» **DIRECTIONS**
(1) Reproduce word for word the portion of the blog post about a grandson's tantrum that opens with the words containing "I was reminded" and closes with "smooth, unsplintered floors.".
(2) Continue the blog post about a grandson's tantrum and a home renovation, starting right after its final sentence.
==== DOCUMENT EXTRACT
For such an affectionate, good-natured little boy he can sure get a mad on!
http://www.indigopixies.com/ (not my grandson)
My two-year-old grandson’s eyebrows slammed down onto eyes narrowed to mean slits. Face darkened with rage, his usually-smiling mouth tightened. He struggled in his mother’s arms, fierce and ferocious, yelling, “NO! I WON’T!!”
We were on vacation, visiting our beloved grandchildren last month when the memorable scene took place in their family’s living room.
The sheer force of will in one scrawny little body was astounding. And hilarious. I don’t think I’m inaccurate to say none of our seven children defied us outright like that. They tended more towards passive resistance or sneaky “apparent” compliance, which carried with it problems of its own. So this in-your-face toddler fury was a new thing to me and a sight to behold! But a little alarming too. After all, if that temper weren’t dealt with, what might it look like at 16, or 25?
My daughter spoke into his ear, then left him and headed for the kitchen.Whatever she said to him, less than a minute later he bounced up, scampered after her and said in happy tones, “I changed my attitude!” And he really had. What followed was his usual friendly, cheerful obedience.
Oh, to be able to “Presto! Change-o!” like that!
I was reminded of that scene a couple of days after we’d returned home.
Three weeks before, we’d left the snow behind and enjoyed lovely spring weather for more than a week in Texas. We spent time as guests in 5 homes, some old, some new, but all were equipped with finished walls and real closets. All had counter-tops and cupboards and smooth, unsplintered floors.
On the way home, we headed north again, returning to the land of winter-white. Most difficult for me, we came back to all the features of our ongoing renovation that the above contrasts reveal. I looked around, seeing the unfinished, the inadequate, the inconvenient, the unhidden-by-closet-doors… and despaired.
========
==== GIVEN MATERIAL
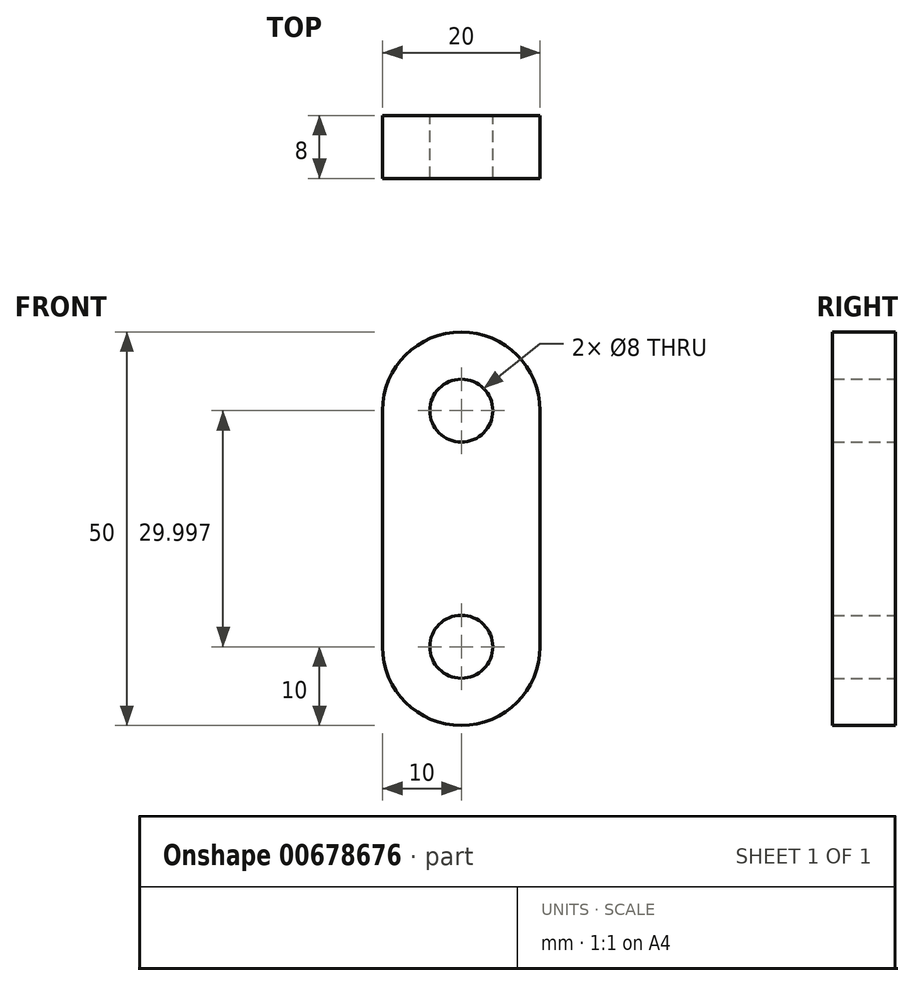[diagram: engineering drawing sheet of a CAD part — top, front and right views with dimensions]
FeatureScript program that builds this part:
========
» **RESPONSE LIST**
(1)
I was reminded of that scene a couple of days after we’d returned home.
Three weeks before, we’d left the snow behind and enjoyed lovely spring weather for more than a week in Texas. We spent time as guests in 5 homes, some old, some new, but all were equipped with finished walls and real closets. All had counter-tops and cupboards and smooth, unsplintered floors.

(2)
My pattern of depression is to allow negative thoughts (“realism,” I call it in those moments) to take over my mind and then feed the monster. Thoughts rush forward as fodder for the joy-devourer –
Not one room of my house is completely finished, after almost 13 years! It will never be finished!
No other woman I know has to live in these conditions. Am I such an unworthy wife?
I don’t think I can stand this anymore.
And just to be sure I’m down for the count, I borrow from the past to make comparisons to young parents we visited.
I’m even a failure as a mother.
For hours, I rejected every prompt from God’s Spirit to be content and thankful.
“NO! I WON’T!!” my mind shouted. And suddenly I pictured myself as God saw me: my spirit scrunched up, fierce and ferocious, self-pitying, angry and tight.
It wasn’t Presto, Change-o. It took about a day and a half before I recognized what the Enemy of my soul was doing to me. But the memory of my grandson’s tantrum and his speedy recovery shamed me into a quicker restoration than would have happened years ago.
I prayed. I confessed my ugly ungratefulness. I repented. And I was free!
“He changed my attitude!”
What a relief it was to return to a state of contentment, my spirit lighter and filled with joy.
“I have learned in whatever state I am, to be content: I know how to be abased and I know how to abound. Everywhere and in all things I have learned both to … abound and to suffer need. I can do all things through Christ who strengthens me.” (Philippians 4:11-13)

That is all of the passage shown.